Chaos Mesh is a Kubernetes-native chaos engineering platform originally built at PingCAP to stress-test TiDB. You describe experiments as CRDs — NetworkChaos, PodChaos, IOChaos, StressChaos, TimeChaos, DNSChaos, HTTPChaos, KernelChaos, JVMChaos — pick targets with label selectors, and the controller applies the fault to matching pods for a specified duration or on a cron schedule. There’s also a web dashboard (Chaos Dashboard) and a YAML-based Workflow CRD for building multi-step experiments.
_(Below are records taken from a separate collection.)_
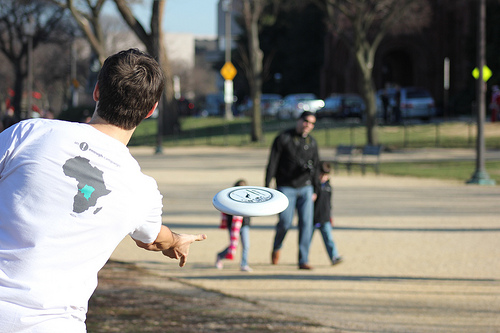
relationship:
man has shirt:
[3, 43, 192, 332] [2, 121, 129, 320]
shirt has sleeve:
[2, 121, 129, 320] [142, 188, 156, 244]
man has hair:
[3, 43, 192, 332] [101, 58, 148, 119]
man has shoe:
[269, 112, 311, 270] [273, 251, 279, 265]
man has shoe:
[269, 112, 311, 270] [299, 260, 315, 270]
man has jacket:
[269, 112, 311, 270] [281, 138, 314, 187]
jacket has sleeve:
[281, 138, 314, 187] [262, 139, 282, 180]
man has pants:
[269, 112, 311, 270] [279, 186, 310, 257]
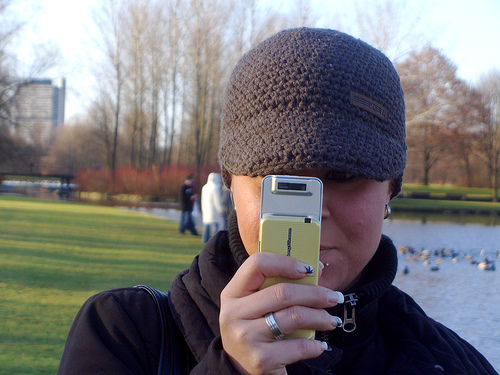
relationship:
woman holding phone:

Under the hood the implementation is interesting. Network chaos uses tc and iptables via a privileged chaos-daemon DaemonSet on each node. I/O chaos uses a FUSE sidecar that mirrors the container’s filesystem and injects latency or errors on selected paths. Time chaos uses eBPF and LD_PRELOAD to shift the monotonic clock for a specific process without affecting the rest of the host. JVM chaos uses bytecode instrumentation via Byteman. DNS chaos intercepts DNS queries by replacing the pod’s DNS config with a custom resolver. None of this requires changes to the target application.
Chaos Mesh was donated to the CNCF in 2020 and became an incubating project in 2022. In the chaos engineering landscape it and LitmusChaos are the two leading Kubernetes-native options; ChaosBlade is a close cousin with broader OS-level reach, and Gremlin is the commercial alternative. If you’re on Kubernetes and want declarative, CRD-driven chaos experiments, Chaos Mesh is the most full-featured open source choice.